Comment by JumpCrisscross
1 month ago
> Russian IP addresses are still trying to send email in the name of my domain for some stupid reason
For what it's worth, I've started seeing cybersecurity insurers requiring riders and extra payments if you don't block Russian IPs.
But there are big problems with mapping from IPs to countries. My IPv6 is detected as Russian, though it is London-located tunnel exit point and I'm in the Netherlands.
If your HE tunnelbroker account's country is set to Russia, you'll show up as from Russia for Google since HE publishes a geofeed of ip range -> user account country for them.[1] You should be able to change it on the settings page.[2]
If that's not it, you an see which database maps your IPv6 range to Russia and contact them to ask them to change it.[3]
Of course, if you have accounts with a Russian addresses, then things will revert.
[1] https://tunnelbroker.net/export/google
[2] https://tunnelbroker.net/account.php
[3] https://www.iplocation.net/ip-lookup
If it is a tunnel, then it might have been used by someone else before.
Those "London oblast" jokes don't come from nowhere.
Sounds like an issue with an outdated locally hosted IP2 Location database.
Google thinks it is in Russia too.
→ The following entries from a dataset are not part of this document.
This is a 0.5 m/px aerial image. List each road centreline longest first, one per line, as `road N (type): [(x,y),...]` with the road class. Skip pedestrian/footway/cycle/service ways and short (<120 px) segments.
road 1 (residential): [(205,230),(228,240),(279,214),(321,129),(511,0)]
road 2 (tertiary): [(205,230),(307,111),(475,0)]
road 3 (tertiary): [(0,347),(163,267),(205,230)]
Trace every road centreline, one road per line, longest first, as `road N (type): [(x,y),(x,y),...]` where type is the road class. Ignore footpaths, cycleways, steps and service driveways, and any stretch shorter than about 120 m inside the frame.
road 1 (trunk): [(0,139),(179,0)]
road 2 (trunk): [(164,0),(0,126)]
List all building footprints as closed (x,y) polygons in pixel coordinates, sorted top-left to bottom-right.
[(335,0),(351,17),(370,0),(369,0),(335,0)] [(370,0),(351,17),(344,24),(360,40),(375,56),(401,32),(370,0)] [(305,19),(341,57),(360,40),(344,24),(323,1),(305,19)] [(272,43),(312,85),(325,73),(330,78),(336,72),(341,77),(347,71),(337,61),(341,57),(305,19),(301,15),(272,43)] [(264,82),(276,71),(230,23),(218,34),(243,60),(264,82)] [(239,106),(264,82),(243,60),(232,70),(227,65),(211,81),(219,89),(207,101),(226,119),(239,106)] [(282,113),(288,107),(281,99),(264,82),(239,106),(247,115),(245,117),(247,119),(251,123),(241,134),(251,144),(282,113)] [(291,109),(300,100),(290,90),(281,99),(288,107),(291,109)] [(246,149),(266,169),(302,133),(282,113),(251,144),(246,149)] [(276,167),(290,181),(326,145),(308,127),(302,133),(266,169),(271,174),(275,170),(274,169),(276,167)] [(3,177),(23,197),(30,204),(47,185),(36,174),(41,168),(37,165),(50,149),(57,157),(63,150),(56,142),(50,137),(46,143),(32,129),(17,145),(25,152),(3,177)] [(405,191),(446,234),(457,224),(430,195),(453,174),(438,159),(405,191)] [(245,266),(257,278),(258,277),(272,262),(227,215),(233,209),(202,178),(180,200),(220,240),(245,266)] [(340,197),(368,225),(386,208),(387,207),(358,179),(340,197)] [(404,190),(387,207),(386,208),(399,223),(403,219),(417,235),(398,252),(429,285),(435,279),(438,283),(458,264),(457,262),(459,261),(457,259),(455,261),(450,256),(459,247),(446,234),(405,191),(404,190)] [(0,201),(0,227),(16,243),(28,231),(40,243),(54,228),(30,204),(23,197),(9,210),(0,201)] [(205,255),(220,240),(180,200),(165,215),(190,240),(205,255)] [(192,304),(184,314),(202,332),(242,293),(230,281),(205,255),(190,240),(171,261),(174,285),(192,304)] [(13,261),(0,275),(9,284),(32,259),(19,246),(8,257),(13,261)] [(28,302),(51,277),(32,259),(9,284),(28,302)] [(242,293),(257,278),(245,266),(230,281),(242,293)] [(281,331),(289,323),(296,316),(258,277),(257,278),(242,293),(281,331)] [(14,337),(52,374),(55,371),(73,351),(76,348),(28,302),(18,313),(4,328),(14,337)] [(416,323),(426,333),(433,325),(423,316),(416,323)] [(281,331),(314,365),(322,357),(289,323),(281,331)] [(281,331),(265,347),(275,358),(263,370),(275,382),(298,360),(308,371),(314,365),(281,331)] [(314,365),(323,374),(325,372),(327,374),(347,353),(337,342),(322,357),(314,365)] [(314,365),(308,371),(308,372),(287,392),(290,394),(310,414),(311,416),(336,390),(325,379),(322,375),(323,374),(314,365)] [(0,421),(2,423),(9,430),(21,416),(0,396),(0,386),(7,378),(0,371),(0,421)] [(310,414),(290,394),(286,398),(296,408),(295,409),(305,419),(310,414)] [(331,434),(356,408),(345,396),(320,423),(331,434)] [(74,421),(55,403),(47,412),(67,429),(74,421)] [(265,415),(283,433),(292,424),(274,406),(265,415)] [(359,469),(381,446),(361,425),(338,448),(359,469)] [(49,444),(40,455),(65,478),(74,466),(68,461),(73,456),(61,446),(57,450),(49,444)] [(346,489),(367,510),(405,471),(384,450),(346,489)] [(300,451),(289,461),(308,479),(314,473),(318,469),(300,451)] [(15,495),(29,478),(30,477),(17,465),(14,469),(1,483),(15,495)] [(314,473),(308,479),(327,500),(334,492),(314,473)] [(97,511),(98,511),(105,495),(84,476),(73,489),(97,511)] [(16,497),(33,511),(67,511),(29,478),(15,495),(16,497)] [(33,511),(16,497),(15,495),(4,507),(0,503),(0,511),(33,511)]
And Cloudflare thinks the same.
4 replies →
Sounds more like IP isn't a reliable factor to determine location. Not that this would be bad though.
Ive got a server hosting a number of things, amd monitoring setup for a lot of stats. Got tired of seeing blips because various countries were beating on my server, not a DoS, but enough requests to notice, and sometimes generate an alert. I blocked 7 countries, in full, and the impact was fantastic. No more 2gb of logs generated every day by countries that have no business accessing my server.
Unless you own a global business, i see no reason to even allow other countries access. The potential for attacks is too great, especially from some very specific countries.
I'm the CTO of a US-based insurance company. Apart from some reinsurers in London and Bermuda, and a couple contractors in Canada, we don't do business outside the US. We've blocked all countries except those, and it has cut down massively on the folks attacking us.
Lots of companies do this on their websites now using cloud flare or something similar. It’s practical. Still it’s frustrating as a user when you’re traveling over in Europe and can’t access your accounts to pay bills or whatnot.
3 replies →
Have you considered the additional cost of making it harder for your customers to do business with you, as well as the limited visibility that you set up for attacks that may become multi-stage in nature later?
You never see or collect the information by blocking everything at the outset.
In a world where you can proxy past these blocks fairly trivially, that's information you don't have for attribution later.
Defense in depth, or layered defenses are a best approach, but not if they blind you equally.
1 reply →
Kinda similar, but when I looked at the finances, I was surprised by how much money we're getting from places like the Cayman Islands, Switzerland, and the Emirates.
> I blocked 7 countries
Russia, China, Nigeria, Romania, North Korea, Iran and Belarus [1]?
[1] https://www.ox.ac.uk/news/2024-04-10-world-first-cybercrime-...
How/why did you pick these 7?
Using your link: Ukraine, USA, UK, Brazil, & India all rank higher than Iran and Belarus. US & Ukraine rank higher than Nigeria and Romania.
5 replies →
Romania!? I did a double-take, as it is a member of the European Union. I would think if their cyber-reputation was so terrible, there would be pressure from inside the EU to fix it.
1 reply →
Pretty close tbh. Sub romania for brazil, and nigeria, for... i dont remember right now
A nice GH project for this: https://github.com/friendly-bits/geoip-shell?tab=readme-ov-f...
just close the tcp sockets and you wont even notice them trying to connect and failing
do you also log everyone who looks at your house? it's a self inflicted problem
At least in the case of VPS my experience has been 99% failed ssh attempts. I just use nftables to rate limit those to 2 failed attempts per minute. Log size is quite modest and can easily filter out failed attempts when viewing.
Ok but you can’t block someone else using their own IPs to send email.
If you set DMARC to report, you’ll get notices from remote email systems when they receive noncompliant emails with your domain in the Envelope From field. Those reports are where you’ll see Russian IP addresses show up when they are trying to spoof your emails.
But there is no way to block them because neither the senders nor receivers are on your infrastructure. The best you can do is set a reject DMARC policy and hope everyone follows it.